- _ABOUT THIS EXERCISE_:
Word for word, copy the lines from the one with "camera: 35 degrees right, 0 degrees up" to the last line of the data below, counting both, and keep every picture out.

[Dataset items]
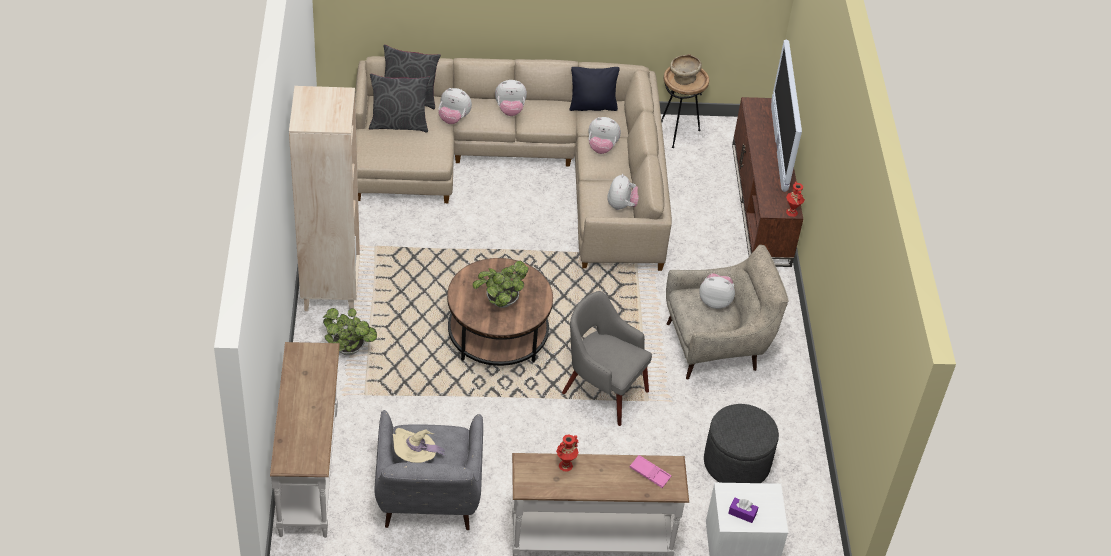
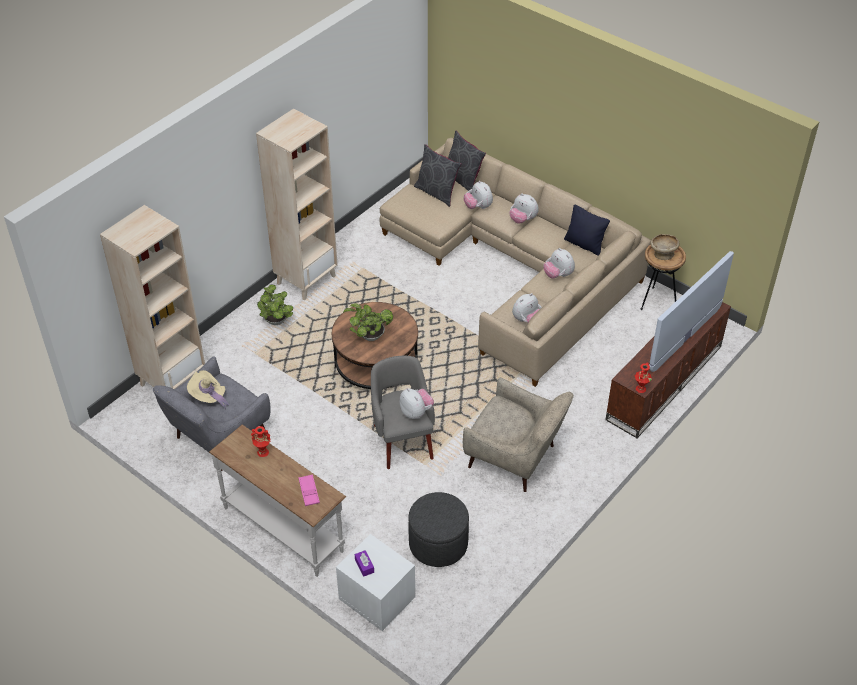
camera: 45 degrees right, 0 degrees up
(310, 473) = (172, 380): white console table -> beige bookcase
(715, 301) = (516, 418): plush toy -> plush toy (416, 412)

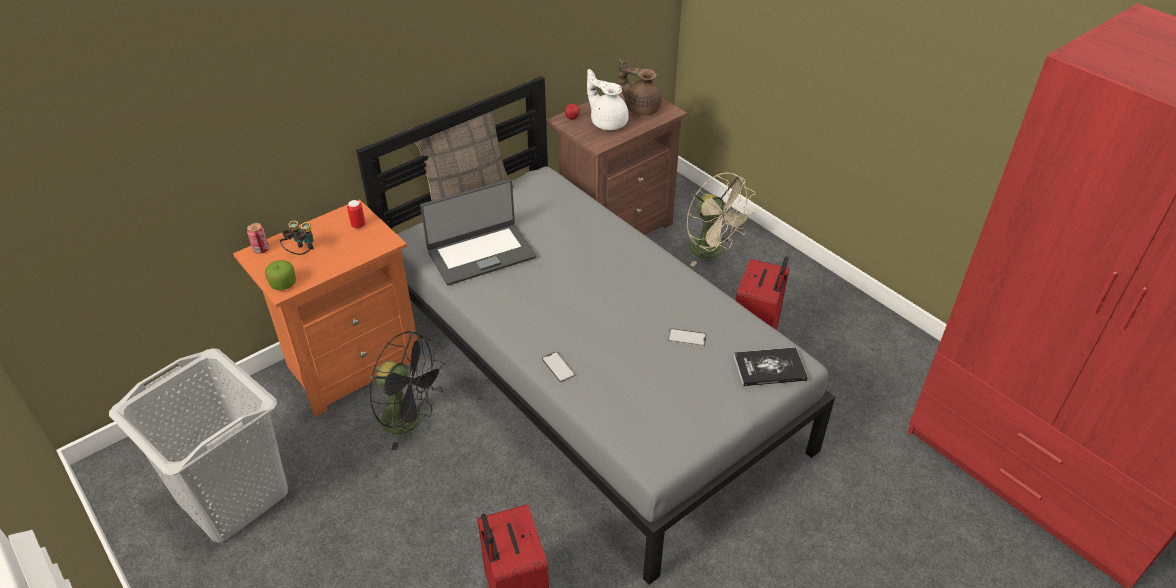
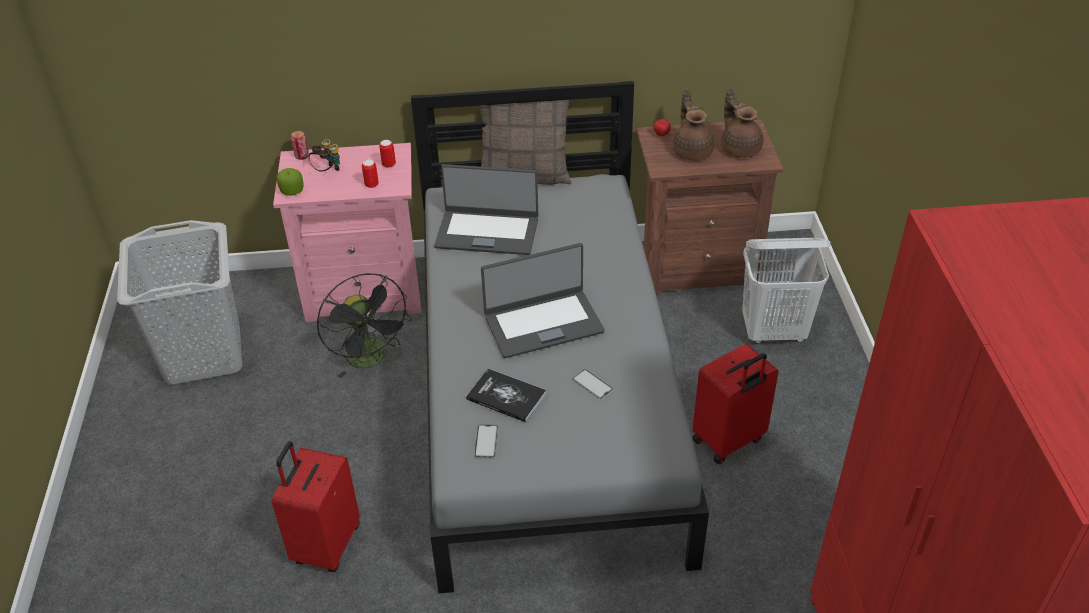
camera: 35 degrees right, 0 degrees up
(351, 364) = (365, 291): orange nightstand -> pink nightstand
(359, 249) = (371, 185): none -> can
(558, 367) = (457, 357): phone -> phone (486, 441)
(602, 307) = (543, 323): none -> laptop
(608, 122) = (692, 150): white teapot -> brown teapot
(712, 252) = (774, 332): beige fan -> white laundry basket
(769, 368) = (640, 447): book -> book (506, 396)

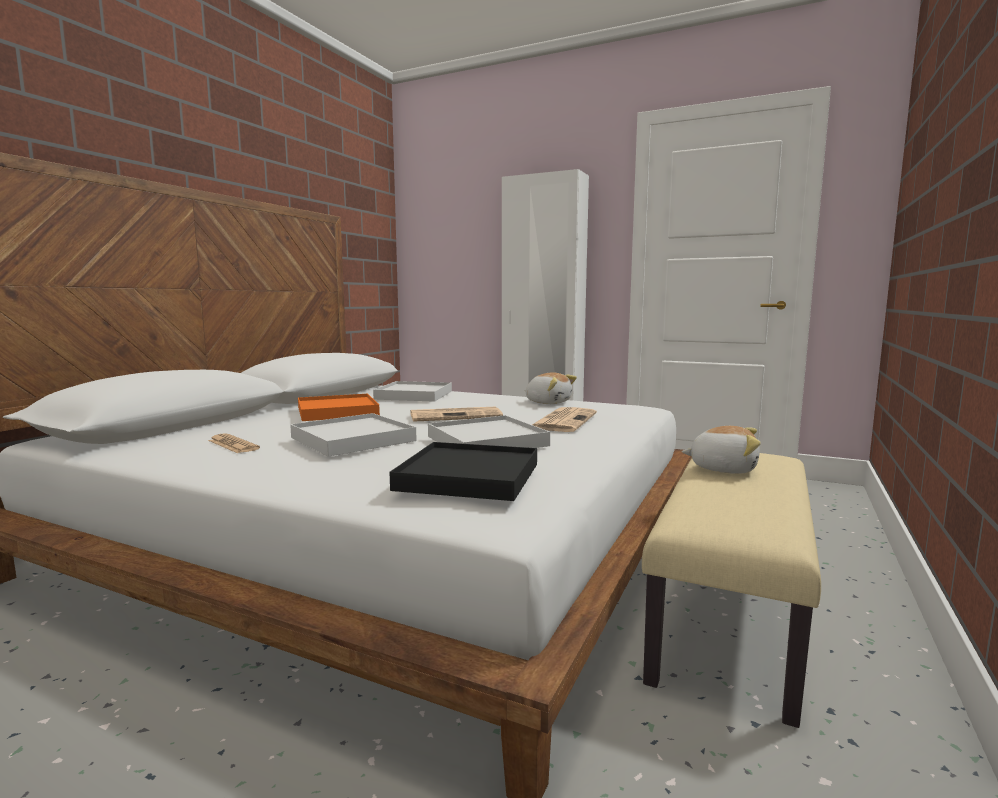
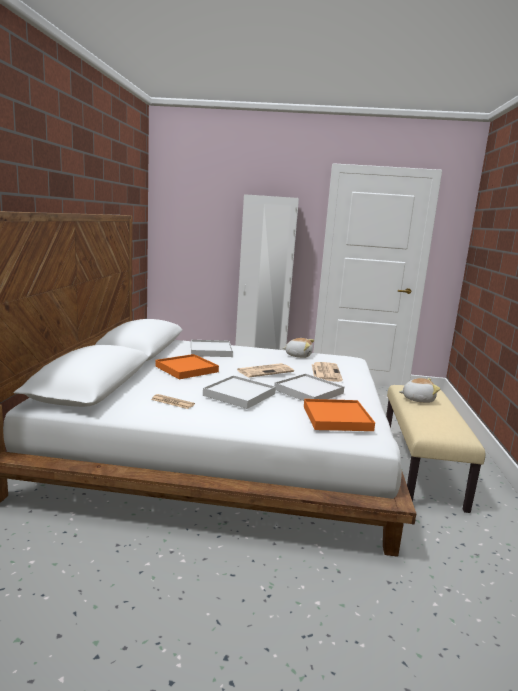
camera: 20 degrees left, 5 degrees up
(469, 477) = (337, 418): black tray -> orange tray

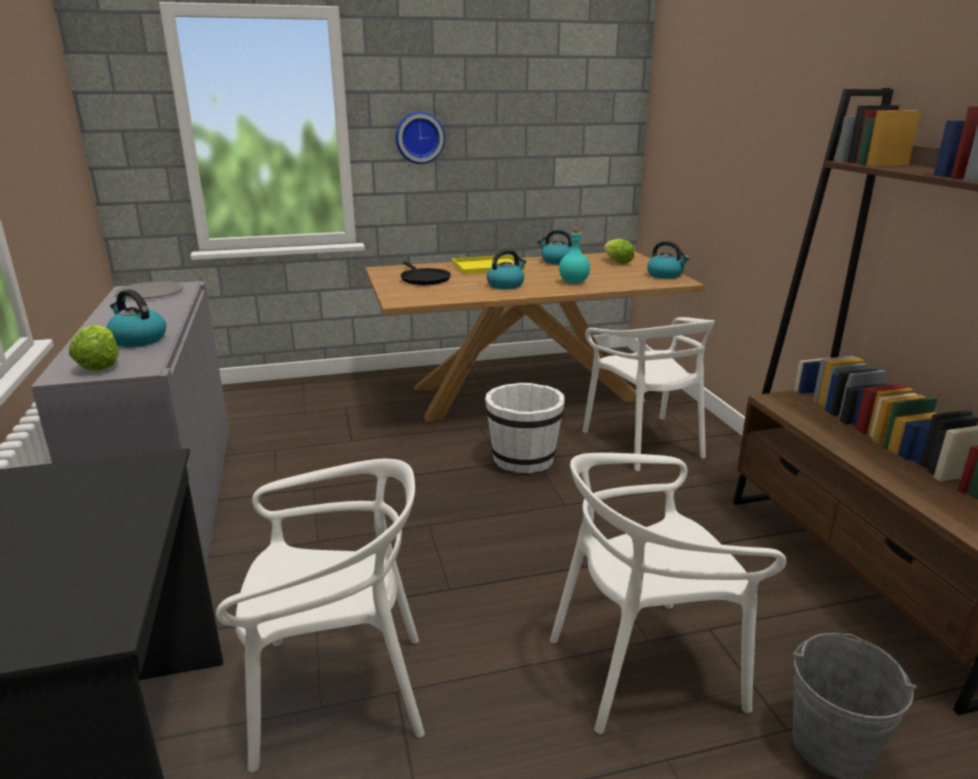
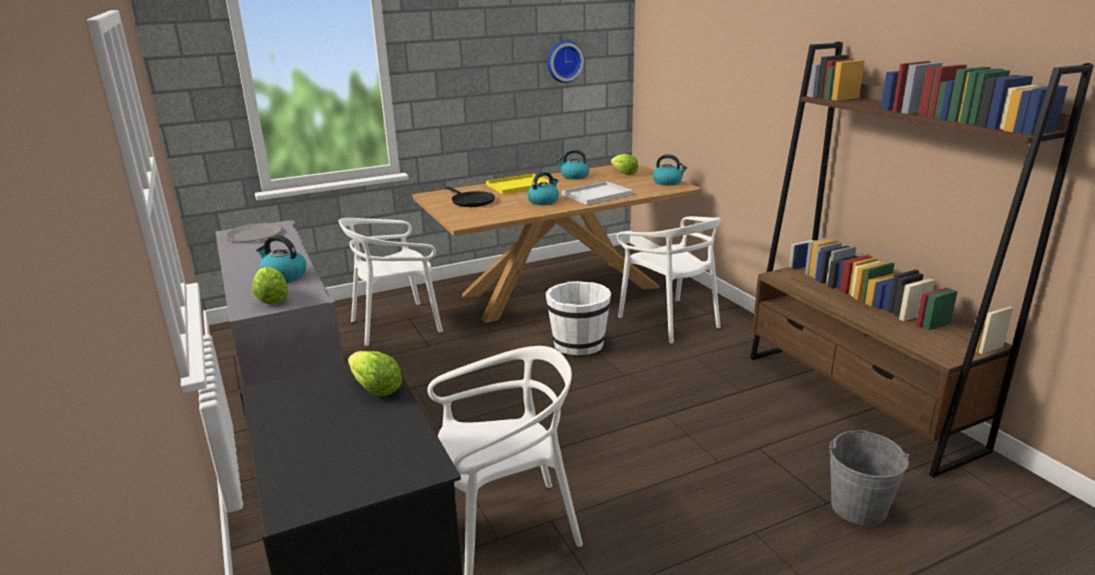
camera: 10 degrees left, 0 degrees up
(131, 495) = (375, 389): none -> lettuce
(419, 137) = (450, 78): wall clock -> wall clock (564, 61)
(573, 282) = (597, 194): turquoise bottle -> white tray
(644, 667) = (721, 479): white chair -> white chair (396, 324)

- _TASK ANSWER_:
camera: 35 degrees right, 0 degrees up
(351, 364) = (365, 291): orange nightstand -> pink nightstand
(359, 249) = (371, 185): none -> can
(558, 367) = (457, 357): phone -> phone (486, 441)
(602, 307) = (543, 323): none -> laptop
(608, 122) = (692, 150): white teapot -> brown teapot
(712, 252) = (774, 332): beige fan -> white laundry basket
(769, 368) = (640, 447): book -> book (506, 396)

camera: 20 degrees left, 5 degrees up
(469, 477) = (337, 418): black tray -> orange tray

camera: 10 degrees left, 0 degrees up
(131, 495) = (375, 389): none -> lettuce
(419, 137) = (450, 78): wall clock -> wall clock (564, 61)
(573, 282) = (597, 194): turquoise bottle -> white tray
(644, 667) = (721, 479): white chair -> white chair (396, 324)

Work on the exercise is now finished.